Monday, March 29, 2010

The case for a very extended recovery

John Mauldin, in this week's Thoughts from the Frontline, rationalizes his impression that recovery, in the US and around the world, will be a long time comin'. Guambat finds it pretty convincing, not the least because he puts the bigger picture in the context of the "fingers of instability" lesson he explained to us years ago.

He relates that theory of order in chaos to Minsky's observation that stability leads to instability, with the corollary that the longer the period of stability, the greater the degree of instability.

He then places those notions up against some economic data, namely, a "60 year debt supercycle", illustrated by this chart (which Guambat doesn't dispute but notes that a very quick google-search to find other such charts was not corroborative):


Finally, he brings in Professors Ken Rogoff and Carmen Reinhart, authors of This Time It's Different, to make the point that we've only begun a recovery process; the return to some form of normalcy is way off, maybe another decade.
We borrowed (and not just in the US) like there was no tomorrow. And because we wereso convinced that all this debt was safe, we leveraged up, borrowing at first 3 and then 5 and then 10 and then as much as 30 times the actual money we had. And we convinced the regulators that it was a good thing. The longer things remained stable, the more convinced we became they would remain that way.

this time is really different from all the other crises we have gone through since the Great Depression

every debt crisis always ends this way, with the debt having to be paid down or written off or defaulted upon. That part is never different. One way or another, we reduce the debt. And that is a painful process. It means that the economy grows much slower, if at all, during the process.

If it were not for the fact that we are coming to the closing innings of the debt supercycle, we would already be in a robust recovery. But we are not. And sadly, we have a long way to go with this deleveraging process. It will take years.

You can't borrow your way out of a debt crisis, whether you are a family or a nation.

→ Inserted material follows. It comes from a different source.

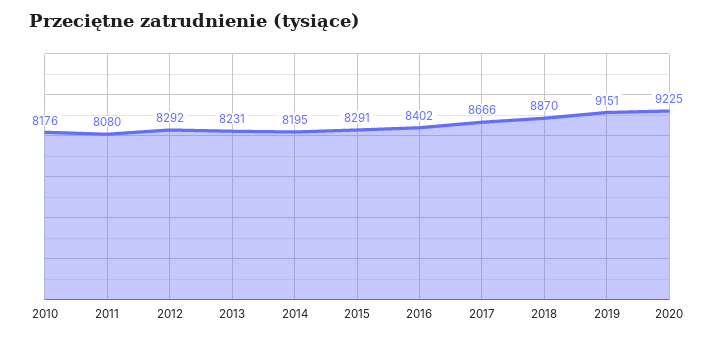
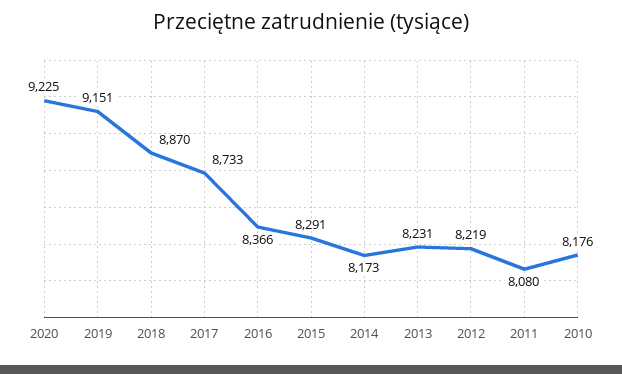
2012: 8292 -> 8219
2014: 8195 -> 8173
2016: 8402 -> 8366
2017: 8666 -> 8733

We built a very unstable sandpile and it came crashing down and now we have to dig out from the problem. And the problem was too much debt.

And here's where I have to deliver the bad news. It seems we did not learn the lessons of this crisis very well. First, we have not fixed the problems that made the crisis so severe. We have not regulated credit default swaps, for instance.

And this next time, we won't be able to fight the recession with even greater debt and lower interest rates, as we did this last time. Rates are as low as they can go, and this week the bond market is showing that it does not like the massive borrowing the US is engaged in.
Guambat has pared down his list of subscriptions to this last one, but not only because Mauldin's Frontline Thoughts is a free one. It is interesting. Not always agreeable, not always rewarding, but usually interesting enough. (You can subscribe yourself here: http://www.frontlinethoughts.com/learnmore.)

For instance, in his fingers of stability discussion, he mentions the "power law", with its impact on critical mass.
Going back to the sandpile game, you find that as you double the number of grains of sand involved in an avalanche, the likelihood of an avalanche is 2.14 times as unlikely. We find something similar in earthquakes. In terms of energy, the data indicate that earthquakes simply become four times less likely each time you double the energy they release. Mathematicians refer to this as a "power law," or a special mathematical pattern that stands out in contrast to the overall complexity of the earthquake process.
Guambat wonders if there are any implications in that idea to suggest that the market lows we saw back in early 2009 released sufficient "energy" or stress from the system that they will mark the lows for this cycle? He hopes Mr. Mauldin might provide his own conjecture.